Minimally Invasive MicroWick Treatment
The ideal surgical treatment should be minimally invasive, require no more than local anesthesia, and have low chances of side effects, such as hearing loss. In response to these goals, a minimally invasive procedure involving perfusion of the inner ear with medications has been extensively researched, becoming the most popular surgical treatment of Meniere’s disease over the past decade. The goal of the procedure is to treat the affected ear with a drug toxic to the vestibular (balance) system to induce a complete vestibular deficit on the treated side while minimizing hearing loss. If this goal is achieved, the elimination of the fluctuating vestibular inputs from the diseased inner ear to the brain eliminates associated feelings of vertigo, thus allowing the opposite ear to take over for balance. The advantages of placing medications directly into the inner ear include: 1) the diseased ear is treated directly without affecting the entire body; 2) a higher inner ear concentration of medication can be obtained; and 3) general body side effects of the drug are prevented.
A new technique to perfuse the inner ear involves use of endoscopes and the Silverstein MicroWick, a medication delivery device approved by the FDA in 1999. Dr. Jackson has extensively researched the applications and results of the MicroWick, resulting in numerous publications and several chapters in his recently published book on minimally invasive ear surgery. The MicroWick is a sponge-like device that allows direct and precise delivery of medication to the round window membrane, which separates the middle and inner ear. When the patient self-administers the medication into the ear canal, the MicroWick absorbs the medication and transports it to the round window membrane where it perfuses directly into the inner ear fluids. This method is similar to the current concept of self-treatment for eye disease using medicated eye drops.

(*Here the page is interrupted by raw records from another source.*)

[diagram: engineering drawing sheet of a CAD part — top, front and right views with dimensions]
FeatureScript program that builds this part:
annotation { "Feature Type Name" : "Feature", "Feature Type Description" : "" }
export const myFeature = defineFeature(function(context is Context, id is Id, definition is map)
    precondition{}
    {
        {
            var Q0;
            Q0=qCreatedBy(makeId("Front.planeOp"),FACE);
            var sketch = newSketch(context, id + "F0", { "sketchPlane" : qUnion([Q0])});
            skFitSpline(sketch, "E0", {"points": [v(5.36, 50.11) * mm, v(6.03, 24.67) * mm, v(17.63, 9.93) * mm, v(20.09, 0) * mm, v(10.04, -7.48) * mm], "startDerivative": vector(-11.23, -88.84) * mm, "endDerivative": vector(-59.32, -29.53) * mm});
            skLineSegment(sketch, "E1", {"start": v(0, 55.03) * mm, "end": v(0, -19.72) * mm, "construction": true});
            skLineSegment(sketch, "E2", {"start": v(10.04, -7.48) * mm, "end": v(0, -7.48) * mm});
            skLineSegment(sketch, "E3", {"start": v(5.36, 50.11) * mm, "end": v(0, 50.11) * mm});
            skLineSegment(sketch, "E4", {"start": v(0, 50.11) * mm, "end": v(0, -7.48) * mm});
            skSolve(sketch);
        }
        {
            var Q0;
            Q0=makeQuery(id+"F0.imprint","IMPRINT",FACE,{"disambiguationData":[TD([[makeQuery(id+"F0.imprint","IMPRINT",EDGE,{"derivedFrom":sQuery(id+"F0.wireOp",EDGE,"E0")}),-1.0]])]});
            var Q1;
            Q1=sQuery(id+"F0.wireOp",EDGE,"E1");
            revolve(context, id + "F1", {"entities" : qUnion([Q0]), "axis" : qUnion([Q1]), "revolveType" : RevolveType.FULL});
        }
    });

The MicroWick placement procedure can be performed in the office using local anesthesia, thus avoiding the inconvenience, time, and cost of an operating room. As a first step, a small 2 mm hole is created in the eardrum overlying the round window membrane. The middle ear is examined with an endoscope to determine if there are any obstructing membranes over the round window which might prevent the instilled medications from reaching the inner ear. Any such membranes are removed if present. A small ventilation tube is inserted into the eardrum opening, and the MicroWick is placed. The MicroWick is saturated with the drug Gentamicin, allowing delivery of a high concentration of medication to the round window membrane for perfusion into the inner ear fluids. Patients are directed to self-administer medication from an ear dropper bottle into the ear three times daily.
At the end of each treatment week, hearing and vestibular/balance testing are completed, followed by a visit with the physician. The usual length of treatment is 2-4 weeks. When the physician deems appropriate, the MicroWick and tube are removed in the office and the treatment is complete.
As indicated in our studies and publications, of 92 patients with Meniere’s disease who used the MicroWick to self-treat the inner ear with Gentamicin, vertigo symptoms were relieved in 85% of the patients. Pressure in the ear was relieved or improved in 67%, while tinnitus was relieved or improved in 57% of patients. While 36% of patients experienced progression of their hearing loss in the treated ear, the majority was not bothered by the worsened hearing as long as the vertigo was relieved. In summary, this new technique of patient self-treatment using the MicroWick to deliver medications to the inner ear is minimally invasive, inexpensive, safe, effective, and well tolerated for treating Meniere’s disease and other inner ear conditions.